Accumulating evidence suggests that autism spectrum disorder symptoms arise from a disruption in the process of experience-dependent synaptic plasticity that normally occurs during critical periods of development. Critical periods are windows of time when appropriate sensory, motor and cognitive function are essential for the refinement and tuning up of brain circuits. Rett syndrome is recognized as one of the clearest genetic examples of autism, and is caused by mutations in the MeCP2 gene.
Studies suggest that MeCP2 controls expression of other genes crucial for maturation of brain circuits during these critical periods, and that individuals with Rett syndrome may suffer from alterations in synaptic plasticity. Carla Shatz and her colleagues at Stanford University discovered that a family of molecules — major histocompatibility class I (MHCI), well known for their function in the immune system — are also crucial for regulating synaptic plasticity during critical periods.
Shatz and her group proposed that MHCI expression at synapses may be a common mechanism for how both genes and environment can alter brain circuit tuning during development. Using a strain of mice with a mutation in the MeCP2 gene, preliminary data show that plasticity during a critical period of visual cortex development is defective and that levels of MHCI proteins are elevated.

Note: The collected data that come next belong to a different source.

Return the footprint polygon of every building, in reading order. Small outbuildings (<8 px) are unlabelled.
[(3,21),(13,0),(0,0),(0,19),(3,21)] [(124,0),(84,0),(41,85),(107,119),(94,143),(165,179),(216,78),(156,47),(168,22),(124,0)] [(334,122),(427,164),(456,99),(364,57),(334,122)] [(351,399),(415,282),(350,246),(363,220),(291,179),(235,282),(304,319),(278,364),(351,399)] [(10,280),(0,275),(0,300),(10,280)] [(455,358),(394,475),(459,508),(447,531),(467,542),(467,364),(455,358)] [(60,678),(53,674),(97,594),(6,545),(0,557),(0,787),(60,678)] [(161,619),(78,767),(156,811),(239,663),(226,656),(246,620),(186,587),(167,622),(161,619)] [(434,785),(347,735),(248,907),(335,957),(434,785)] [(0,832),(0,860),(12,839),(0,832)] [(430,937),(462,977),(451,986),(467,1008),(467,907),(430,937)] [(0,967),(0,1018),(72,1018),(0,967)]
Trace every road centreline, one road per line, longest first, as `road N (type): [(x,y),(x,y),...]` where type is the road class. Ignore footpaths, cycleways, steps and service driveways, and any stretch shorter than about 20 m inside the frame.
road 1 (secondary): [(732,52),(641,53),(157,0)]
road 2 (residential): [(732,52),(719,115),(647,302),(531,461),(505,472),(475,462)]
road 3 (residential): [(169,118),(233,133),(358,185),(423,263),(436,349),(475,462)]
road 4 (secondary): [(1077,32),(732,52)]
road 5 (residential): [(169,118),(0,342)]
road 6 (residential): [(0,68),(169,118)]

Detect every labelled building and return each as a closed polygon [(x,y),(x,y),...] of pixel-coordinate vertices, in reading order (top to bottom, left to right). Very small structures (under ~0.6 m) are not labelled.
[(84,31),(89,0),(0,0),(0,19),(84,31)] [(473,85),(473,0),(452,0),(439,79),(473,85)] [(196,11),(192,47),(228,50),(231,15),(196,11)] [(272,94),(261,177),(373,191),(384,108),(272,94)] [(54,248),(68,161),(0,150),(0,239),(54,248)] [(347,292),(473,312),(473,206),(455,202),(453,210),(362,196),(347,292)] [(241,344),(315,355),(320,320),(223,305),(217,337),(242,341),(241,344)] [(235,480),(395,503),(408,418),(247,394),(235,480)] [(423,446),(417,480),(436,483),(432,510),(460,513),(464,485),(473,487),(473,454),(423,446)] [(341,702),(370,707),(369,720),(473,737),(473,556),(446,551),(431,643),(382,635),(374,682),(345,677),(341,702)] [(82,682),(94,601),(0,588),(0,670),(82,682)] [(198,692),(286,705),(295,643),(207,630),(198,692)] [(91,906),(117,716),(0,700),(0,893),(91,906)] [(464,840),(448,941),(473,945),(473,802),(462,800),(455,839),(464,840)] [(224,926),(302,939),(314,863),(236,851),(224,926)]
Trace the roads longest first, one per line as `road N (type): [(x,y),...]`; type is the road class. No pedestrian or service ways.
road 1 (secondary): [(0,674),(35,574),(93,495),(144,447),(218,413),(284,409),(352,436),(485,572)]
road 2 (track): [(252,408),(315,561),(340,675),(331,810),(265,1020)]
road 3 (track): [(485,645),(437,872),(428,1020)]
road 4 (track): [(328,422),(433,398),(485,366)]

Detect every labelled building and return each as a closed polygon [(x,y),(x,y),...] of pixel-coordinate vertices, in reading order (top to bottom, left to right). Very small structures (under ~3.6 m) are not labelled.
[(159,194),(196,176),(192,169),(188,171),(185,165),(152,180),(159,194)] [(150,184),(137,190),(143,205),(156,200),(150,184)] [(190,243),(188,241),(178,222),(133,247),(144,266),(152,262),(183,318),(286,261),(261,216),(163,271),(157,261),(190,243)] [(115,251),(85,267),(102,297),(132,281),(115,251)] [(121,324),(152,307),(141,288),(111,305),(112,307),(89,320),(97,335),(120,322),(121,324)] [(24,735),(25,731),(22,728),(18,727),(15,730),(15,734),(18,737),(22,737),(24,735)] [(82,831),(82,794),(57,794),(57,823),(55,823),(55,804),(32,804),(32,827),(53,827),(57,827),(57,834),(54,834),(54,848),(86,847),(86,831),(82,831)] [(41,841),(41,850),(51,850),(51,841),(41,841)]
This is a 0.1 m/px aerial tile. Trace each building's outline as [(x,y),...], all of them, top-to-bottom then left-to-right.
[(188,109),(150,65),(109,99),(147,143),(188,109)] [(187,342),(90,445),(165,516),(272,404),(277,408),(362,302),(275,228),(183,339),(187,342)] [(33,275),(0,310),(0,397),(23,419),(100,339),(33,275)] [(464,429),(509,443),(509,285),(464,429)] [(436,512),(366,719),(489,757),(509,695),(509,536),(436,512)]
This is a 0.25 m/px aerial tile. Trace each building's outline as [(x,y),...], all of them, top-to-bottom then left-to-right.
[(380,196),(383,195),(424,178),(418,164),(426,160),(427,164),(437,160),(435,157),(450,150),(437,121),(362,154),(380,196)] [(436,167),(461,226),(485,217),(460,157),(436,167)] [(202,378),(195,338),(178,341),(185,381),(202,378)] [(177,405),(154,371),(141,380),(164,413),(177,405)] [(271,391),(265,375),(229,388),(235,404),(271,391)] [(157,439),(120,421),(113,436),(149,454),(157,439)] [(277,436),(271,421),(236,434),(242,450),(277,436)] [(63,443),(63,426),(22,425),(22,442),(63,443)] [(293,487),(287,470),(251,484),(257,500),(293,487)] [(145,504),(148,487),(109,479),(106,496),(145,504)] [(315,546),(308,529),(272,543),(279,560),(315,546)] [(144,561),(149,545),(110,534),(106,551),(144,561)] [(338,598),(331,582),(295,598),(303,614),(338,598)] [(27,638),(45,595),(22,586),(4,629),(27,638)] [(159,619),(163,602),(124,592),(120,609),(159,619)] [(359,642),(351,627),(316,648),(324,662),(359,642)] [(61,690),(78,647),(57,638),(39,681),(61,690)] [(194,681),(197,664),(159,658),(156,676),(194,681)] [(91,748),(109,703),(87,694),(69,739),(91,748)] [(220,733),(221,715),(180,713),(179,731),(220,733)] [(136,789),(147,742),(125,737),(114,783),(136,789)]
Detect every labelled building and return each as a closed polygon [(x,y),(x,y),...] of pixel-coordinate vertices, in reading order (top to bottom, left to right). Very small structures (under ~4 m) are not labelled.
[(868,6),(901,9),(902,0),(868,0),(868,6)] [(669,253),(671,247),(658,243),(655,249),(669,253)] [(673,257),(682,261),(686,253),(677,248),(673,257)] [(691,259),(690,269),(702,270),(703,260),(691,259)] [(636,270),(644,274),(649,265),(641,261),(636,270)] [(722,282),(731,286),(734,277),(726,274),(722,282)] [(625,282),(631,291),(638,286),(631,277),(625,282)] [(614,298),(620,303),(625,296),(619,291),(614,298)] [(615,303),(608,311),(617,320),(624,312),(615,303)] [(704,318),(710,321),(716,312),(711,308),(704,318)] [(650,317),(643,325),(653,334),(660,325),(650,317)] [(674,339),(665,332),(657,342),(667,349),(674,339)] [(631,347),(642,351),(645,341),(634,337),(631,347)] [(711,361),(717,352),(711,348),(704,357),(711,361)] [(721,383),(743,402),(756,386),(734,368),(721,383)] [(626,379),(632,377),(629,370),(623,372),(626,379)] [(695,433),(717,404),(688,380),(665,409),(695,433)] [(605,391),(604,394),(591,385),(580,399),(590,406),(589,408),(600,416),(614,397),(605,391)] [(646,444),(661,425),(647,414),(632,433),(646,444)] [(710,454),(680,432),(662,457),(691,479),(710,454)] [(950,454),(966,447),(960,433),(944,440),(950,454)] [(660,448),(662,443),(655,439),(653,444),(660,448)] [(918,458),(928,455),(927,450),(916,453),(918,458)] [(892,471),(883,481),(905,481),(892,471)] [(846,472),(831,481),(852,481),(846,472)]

The researchers aimed to reverse the defective cortical plasticity in these mice by infusing a pharmacological inhibitor of MHCI signaling. The inhibitor worked well in normal mice, not only enhancing cortical plasticity and generating new synapses, but also restoring vision in a mouse model of the vision disorder amblyopia. However, the same treatment had no effect when used in Rett model mice. These observations are consistent with the idea that MeCP2 is needed for activity-dependent synapse strengthening, but not for activity-dependent synapse weakening or pruning. Treatments that prevent pruning may not lead to restoration of plasticity and function in Rett syndrome in the absence of MeCP2.